1R、チューカスが序盤から右フックを的確に当て、右フックでダウンを奪う。シビサイはロープ際で下になるが、チューカスの足をつかみ、セコンドのイゴール・タナベのアドバイスを聞きながらヒールフックを極めてタップを奪い、逆転一本勝ちした。
テミロフ、征矢貴も粉砕しRIZIN 2連続1R KO勝ち
第1試合 MMA フライ級(57kg) 5分3R
×征矢 貴[そや たかき](パラエストラ松戸)
○ラマザン・テミロフ(ウズベキスタン/ムラドフ・レギオンチーム)
1R 3’15” KO (左フック)
征矢はクローン病の療養を経て昨年4月のRIZIN TRIGGERで2年半ぶりに復帰し中務修良に2R TKO勝ち。11月の名古屋大会では中村優作に判定1-2で敗れた。今年5月大会でテミロフと戦う予定だったが、練習中に右膝の右内側側副靭帯を部分断裂し全治10週間と診断され欠場した。

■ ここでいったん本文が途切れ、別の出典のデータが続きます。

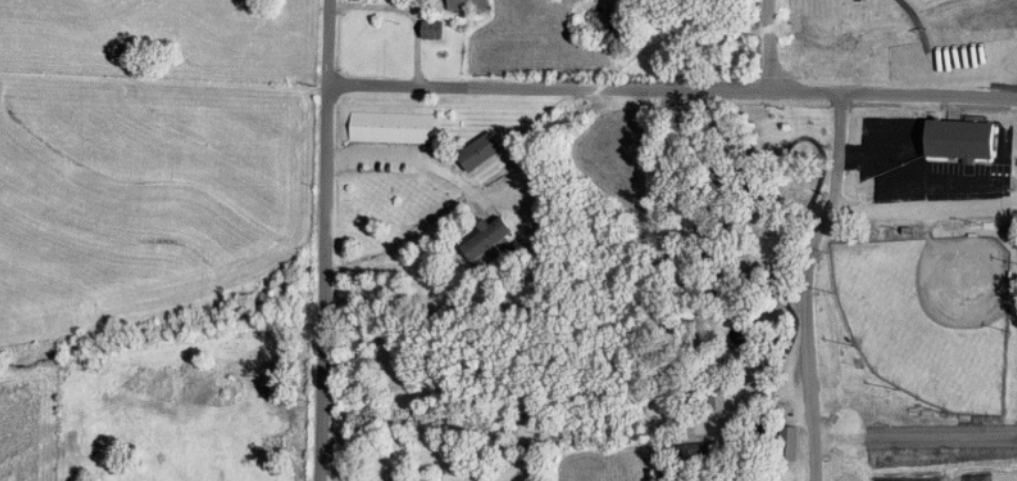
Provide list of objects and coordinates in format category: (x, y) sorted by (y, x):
building: (862, 0)
building: (470, 5)
building: (434, 30)
road: (769, 45)
road: (550, 88)
road: (894, 94)
building: (394, 127)
building: (962, 139)
building: (481, 151)
road: (446, 170)
crop: (150, 194)
building: (487, 237)
road: (325, 240)
road: (807, 284)
park: (842, 291)
park: (931, 316)
building: (790, 443)
park: (977, 476)
park: (906, 479)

テミロフは18戦16勝2敗の26歳。5月大会でRIZINに初出場し、浜本“キャット”雄大に1R 左フックからのパウンドでTKO勝ちしている。
1R、開始すぐの打ち合いで征矢が左フックを当て、テミロフをふらつかせ、右ストレートからのラッシュで追い詰める。だがテミロフがカウンターで右フックを当てて征矢をダウンさせ、パウンドラッシュでストップ寸前まで追い詰める。それでも征矢は立ち上がり、スタンドの展開に戻すが、テミロフがパンチを効かせ、バックスピンキックも絡め追い詰め、右フックでダウンを奪う。それでも征矢は立ったものの、最後はテミロフが左フックで征矢をマットに沈めた。